抑制 mTORC1/STAT3 轴的致病作用促进金黄色葡萄球菌诱导的人巨噬细胞细胞焦亡。

Pathogenic effects of inhibition of mTORC1/STAT3 axis facilitates Staphylococcus aureus-induced pyroptosis in human macrophages.

机构信息

State Key Laboratory of Reproductive Regulation and Breeding of Grassland Livestock, School of Life Sciences, Inner Mongolia University, Hohhot, 010070, China.

School of Life Sciences, Jining Normal University, Jining, 012000, China.

出版信息

Cell Commun Signal. 2020 Nov 30;18(1):187. doi: 10.1186/s12964-020-00677-9.

DOI:10.1186/s12964-020-00677-9

PMID:33256738

原文链接:https://pmc.ncbi.nlm.nih.gov/articles/PMC7706204/

Abstract

BACKGROUND

Pyroptosis is a recently identified pathway of caspase-mediated cell death in response to microbes, lipopolysaccharide, or chemotherapy in certain types of cells. However, the mechanism of how pyroptosis is regulated is not well-established.

METHODS

Herein, the intracellular bacteria were detected by staining and laser confocal microscopy and TEM. Live/dead cell imaging assay was used to examine macrophage death. Western blot and immunohistochemical staining were used to examine the protein changes. IFA was used to identify typical budding vesicles of pyroptosis and the STAT3 nuclear localization. SEM was used to observe the morphological characteristics of pyroptosis. ELISA was used to detect the level of inflammatory cytokines. Pyroptosis was filmed in macrophages by LSCM.

RESULTS

S. aureus was internalized by human macrophages. Intracellular S. aureus induced macrophage death. S. aureus invasion increased the expression of NLRP3, Caspase1 (Casp-1 p20) and the accumulation of GSDMD-NT, GSDMD-NT pore structures, and the release of IL-1β and IL-18 in macrophages. Macrophages pyroptosis induced by S. aureus can be abrogated by blockage of S. aureus phagocytosis. The pyroptosic effect by S. aureus infection was promoted by either rapamycin or Stattic, a specific inhibitor for mTORC1 or STAT3. Inhibition of mTORC1 or STAT3 induced pyroptosis. mTORC1 regulated the pyroptosic gene expression through governing the nuclear localization of STAT3. mTORC1/STAT3 axis may play a regulatory role in pyroptosis within macrophages.

+ + +

▶ [任务目标]:
请将上面这篇关于细胞焦亡的文章中的句子"Macrophages pyroptosis induced by S. aureus can be abrogated by blockage of S. aureus phagocytosis."译成中文。 这些数据行用不到。

▶ [所给数据]:
+ + +

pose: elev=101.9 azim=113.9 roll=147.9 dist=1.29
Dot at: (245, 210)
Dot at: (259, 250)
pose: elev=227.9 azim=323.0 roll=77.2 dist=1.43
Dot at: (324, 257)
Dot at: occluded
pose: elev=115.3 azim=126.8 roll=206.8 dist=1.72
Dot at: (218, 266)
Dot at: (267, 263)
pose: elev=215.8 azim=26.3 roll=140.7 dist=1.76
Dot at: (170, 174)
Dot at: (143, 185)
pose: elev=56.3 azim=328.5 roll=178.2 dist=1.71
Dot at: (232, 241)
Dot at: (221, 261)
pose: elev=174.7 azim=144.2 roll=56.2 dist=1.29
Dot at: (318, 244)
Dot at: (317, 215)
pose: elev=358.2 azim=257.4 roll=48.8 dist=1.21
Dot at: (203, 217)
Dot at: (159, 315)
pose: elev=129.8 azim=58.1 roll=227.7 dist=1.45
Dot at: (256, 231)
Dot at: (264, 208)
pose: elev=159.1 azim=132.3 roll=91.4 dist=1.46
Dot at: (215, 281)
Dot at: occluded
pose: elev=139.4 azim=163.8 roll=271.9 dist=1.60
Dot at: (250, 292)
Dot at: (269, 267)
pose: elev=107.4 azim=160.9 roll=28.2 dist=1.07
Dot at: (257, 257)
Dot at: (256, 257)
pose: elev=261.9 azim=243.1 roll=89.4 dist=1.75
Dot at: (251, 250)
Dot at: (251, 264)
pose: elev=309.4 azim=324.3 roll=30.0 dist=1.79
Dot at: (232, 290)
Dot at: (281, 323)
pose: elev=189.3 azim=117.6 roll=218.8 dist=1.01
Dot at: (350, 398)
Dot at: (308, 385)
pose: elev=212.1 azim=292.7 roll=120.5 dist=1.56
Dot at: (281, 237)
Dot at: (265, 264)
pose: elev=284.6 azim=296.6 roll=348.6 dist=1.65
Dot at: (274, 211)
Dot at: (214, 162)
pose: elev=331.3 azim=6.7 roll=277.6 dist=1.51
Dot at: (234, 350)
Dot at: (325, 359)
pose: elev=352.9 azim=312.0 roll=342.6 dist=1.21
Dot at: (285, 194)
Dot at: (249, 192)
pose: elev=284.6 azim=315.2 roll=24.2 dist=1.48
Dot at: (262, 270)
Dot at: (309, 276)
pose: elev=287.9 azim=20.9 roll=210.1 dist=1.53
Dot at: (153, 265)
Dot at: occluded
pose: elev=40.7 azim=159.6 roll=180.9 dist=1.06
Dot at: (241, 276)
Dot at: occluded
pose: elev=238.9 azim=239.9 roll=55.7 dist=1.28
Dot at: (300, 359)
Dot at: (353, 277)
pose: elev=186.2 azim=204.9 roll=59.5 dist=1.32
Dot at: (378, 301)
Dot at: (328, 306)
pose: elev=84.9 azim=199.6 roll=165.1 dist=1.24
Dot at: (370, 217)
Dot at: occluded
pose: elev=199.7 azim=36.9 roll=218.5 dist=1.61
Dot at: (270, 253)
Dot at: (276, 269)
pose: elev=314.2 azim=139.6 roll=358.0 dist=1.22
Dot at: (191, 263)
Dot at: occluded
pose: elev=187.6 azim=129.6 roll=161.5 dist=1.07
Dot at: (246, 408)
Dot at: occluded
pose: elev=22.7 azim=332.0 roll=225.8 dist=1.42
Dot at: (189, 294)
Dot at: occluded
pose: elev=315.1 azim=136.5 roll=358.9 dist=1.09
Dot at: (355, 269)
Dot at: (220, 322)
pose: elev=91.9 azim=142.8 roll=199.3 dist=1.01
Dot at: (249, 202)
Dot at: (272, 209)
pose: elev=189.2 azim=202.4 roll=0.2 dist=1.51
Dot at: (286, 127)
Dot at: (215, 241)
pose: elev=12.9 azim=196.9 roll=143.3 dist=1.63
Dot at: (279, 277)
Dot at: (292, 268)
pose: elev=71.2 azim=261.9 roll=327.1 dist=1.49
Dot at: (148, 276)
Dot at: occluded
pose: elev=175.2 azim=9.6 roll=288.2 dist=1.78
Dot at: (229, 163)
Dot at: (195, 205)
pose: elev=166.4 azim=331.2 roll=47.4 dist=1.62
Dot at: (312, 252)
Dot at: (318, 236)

+ + +

▶ [任务答复]:
阻断金黄色葡萄球菌的吞噬作用，可以消除由金黄色葡萄球菌诱导的巨噬细胞焦亡。